Environmentalists in Africa are welcoming the announcement that the Nobel Peace Prize has been awarded to former U.S. Vice President Al Gore and a United Nations Panel on climate change. They say the well known award will focus more attention on a phenomenon that is having an especially serious impact in Africa. Correspondent Scott Bobb reports from our Southern Africa bureau in Johannesburg.
The fact that the Nobel Prize for Peace was awarded to a group of environmentalists surprised some people. But experts on climate change, like Guy Midgley of the South African National Biodiversity Institute, say it is relevant because global warming could affect peace and stability in many parts of the world.

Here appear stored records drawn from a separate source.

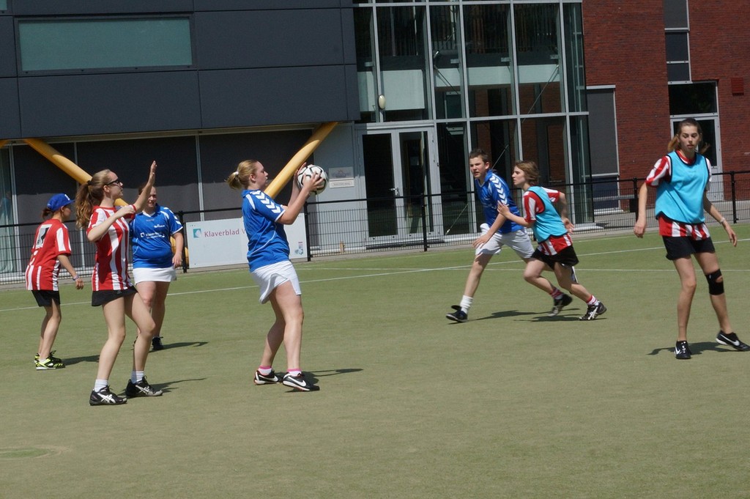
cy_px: 250
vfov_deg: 18.2
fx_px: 1561
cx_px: 375
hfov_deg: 27.0
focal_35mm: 75
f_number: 22
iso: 500
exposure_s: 1/250
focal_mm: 50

"The relevance is the highlighting of the potential for increasing conflict induced by climatic change, and the resulting limitation of resources across borders," he said.
In addition to former U.S. Vice President Al Gore, the peace prize was awarded to the United Nations Intergovernmental Panel on Climate Change (IPCC). The prize was for their work in promoting awareness about man-made climate change and the need to address it. Gore's motion picture on climate change, An Inconvenient Truth, received an Academy Award earlier this year.
The IPCC, formed 20 years ago, issued a report in April that said global warming is likely to affect countries in Africa more than any other continent.
Experts say global warming is causing severe drought in some parts of Africa and extensive flooding in others. They warn that if the trend continues, it could lead to intense competition for food, water and other resources, which are already scarce in many areas.
Midgley says Africa is doubly affected, because it does not have the resources to address climate change.
"Africa's ability to adapt and to protect itself against the difficulties induced by climate change is limited because of low levels of wealth," he said. "That's the one side of the coin. The other side is that because of the particular climate conditions in much of Africa, where water is extremely limiting, any changes in those resources are really magnified in many ways."
Midgley said the Nobel Peace Prize will give added legitimacy to the work of Al Gore and especially the IPCC.
He says he hopes the prize will encourage people to further study the extensive documentation on what has been called one of the greatest challenges to humanity in modern times.